The Library Reacts to the 2018 ALA Youth Media Awards

in Spring 2018 by

Each year, librarians and children’s literature fans nationwide excitedly anticipate the announcements of the American Library Association (ALA) Youth Media Awards. This year, many of our favorite books received unprecedented acclaim, and yet we also discovered new treasures.

We are pleased to share our highlights.
             ~  Tory Lane, Christian Porter, Elyse Seltzer


Hello, Universe, by Erin Entrada Kelly
     Winner, John Newbery Medal

Quietly and magically this book wraps ropes around your heart and refuses to let go. Four children with tenuous connections and deep needs of friendship come together. There will be danger. There will be bullying. There will be psychic consultation, but under NO circumstances will there be coincidences. Also, a guinea pig gets its fill of dandelions under very trying conditions. TL

Crown: An Ode to the Fresh Cut, by Derrick Barnes
illustrated by Gordon C. James

     Honor, Caldecott Medal
     Honor, Newbery Medal
     Honor, Coretta Scott King Award (author and illustrator)

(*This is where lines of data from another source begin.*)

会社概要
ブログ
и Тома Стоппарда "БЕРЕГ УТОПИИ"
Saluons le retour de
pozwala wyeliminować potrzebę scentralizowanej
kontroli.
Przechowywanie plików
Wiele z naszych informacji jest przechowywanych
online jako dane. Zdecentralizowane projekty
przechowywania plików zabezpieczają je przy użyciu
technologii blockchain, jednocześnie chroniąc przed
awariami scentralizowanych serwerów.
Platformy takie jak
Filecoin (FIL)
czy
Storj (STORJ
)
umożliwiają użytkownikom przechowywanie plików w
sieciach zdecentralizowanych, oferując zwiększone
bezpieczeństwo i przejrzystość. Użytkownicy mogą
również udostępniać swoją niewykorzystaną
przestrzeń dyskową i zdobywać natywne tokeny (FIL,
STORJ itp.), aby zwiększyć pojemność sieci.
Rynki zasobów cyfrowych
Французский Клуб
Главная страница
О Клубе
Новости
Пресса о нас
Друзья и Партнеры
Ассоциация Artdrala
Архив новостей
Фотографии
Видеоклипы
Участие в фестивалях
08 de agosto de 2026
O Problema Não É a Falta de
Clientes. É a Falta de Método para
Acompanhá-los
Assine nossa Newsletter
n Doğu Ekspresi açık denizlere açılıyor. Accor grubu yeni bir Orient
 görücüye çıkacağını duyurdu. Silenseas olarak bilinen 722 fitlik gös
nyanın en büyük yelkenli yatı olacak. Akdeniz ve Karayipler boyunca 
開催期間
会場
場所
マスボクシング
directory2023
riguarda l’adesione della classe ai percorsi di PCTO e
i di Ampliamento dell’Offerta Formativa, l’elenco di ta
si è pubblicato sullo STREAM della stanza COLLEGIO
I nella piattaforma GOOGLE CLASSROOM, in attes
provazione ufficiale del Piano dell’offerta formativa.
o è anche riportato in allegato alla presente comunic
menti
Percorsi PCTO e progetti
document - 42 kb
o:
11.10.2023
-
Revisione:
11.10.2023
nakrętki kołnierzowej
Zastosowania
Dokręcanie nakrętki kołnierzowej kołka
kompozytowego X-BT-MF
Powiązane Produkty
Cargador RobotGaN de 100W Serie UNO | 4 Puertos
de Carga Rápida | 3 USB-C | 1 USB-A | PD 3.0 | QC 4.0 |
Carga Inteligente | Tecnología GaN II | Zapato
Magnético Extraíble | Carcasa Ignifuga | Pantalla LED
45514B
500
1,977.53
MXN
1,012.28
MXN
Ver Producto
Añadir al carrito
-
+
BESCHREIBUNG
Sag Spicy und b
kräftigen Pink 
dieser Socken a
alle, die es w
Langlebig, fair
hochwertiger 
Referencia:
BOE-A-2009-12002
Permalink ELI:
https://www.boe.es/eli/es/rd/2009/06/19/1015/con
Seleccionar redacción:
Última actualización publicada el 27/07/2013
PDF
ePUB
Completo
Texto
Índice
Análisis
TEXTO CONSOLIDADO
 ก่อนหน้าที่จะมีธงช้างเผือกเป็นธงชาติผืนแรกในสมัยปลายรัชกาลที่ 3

This small press publication made a big impact, winning FOUR! awards for writing and illustration. In this vibrant picture book, a boy’s fresh cut becomes the opportunity to lyrically celebrate the “assured humanity of black boys/sons/brothers/nephews/grandsons.” A book that certainly belongs in every library and barber shop! CP

Piecing Me Together, by Renée Watson
     Winner, Coretta Scott King Award (author)
     Honor, Newbery Medal

This exquisitely written novel smartly and honestly explores race, privilege, and relationships. Jade is gifted student and artist who is striving for success in a world that does not often favor a black girl who is poor and large. The journey of Jade’s self-actualization is one that you won’t want to end (I didn’t!). CP

Long Way Down, by Jason Reynolds
     Honor, Newbery Medal
     Honor, Printz Award
     Honor, Coretta Scott King Award (author)
     Honor, Odyssey Award (audiobook)

The latest in a long string of hits by Jason Reynolds. This poignant verse novel accompanies Will on a trip down an elevator as he struggles to cope with the death of his older brother, while following the rules of the neighborhood: 1. No Crying 2. No Snitching 3. Revenge. Long Way Down was also a finalist for the National Book Award, making this novel the most celebrated work of the year. ES

The Hate U Give, by Angie Thomas
     Winner, William C. Morris Award
     Winner, Odyssey Award (audiobook)
     Honor, Coretta Scott King Award (author)
     Honor, Printz Award

Star is a 16 year-old black girl caught between the world of her prestigious suburban school and her poverty-stricken home, communities that present both uncomfortable challenges and necessary supports. These worlds are equally rocked when Star witnesses the shooting of her friend, an unarmed black boy. The novel’s title references Tupac’s acronym, THUG LIFE, imploring us to see our young black boys as boys, not thugs. ES

The 57 Bus, by Dashka Slater
     Winner, Stonewall Book Award
     Finalist, YALSA Excellence in Nonfiction

Using poetry, excerpts from social media, and extensive research, The 57 Bus diligently strives to tell a true and painful story from multiple perspectives. It looks at the complex circumstances and consequences of race, class, gender, and the criminal justice system. What overwhelmingly comes across is how love, forgiveness, and empathy are our best hope for a bright future. TL

Park's outstanding library, which contains 30,000 volumes and countless digital materials, is truly the heart of the School. Four librarians provide a welcoming resource center and gathering place for the whole Park community.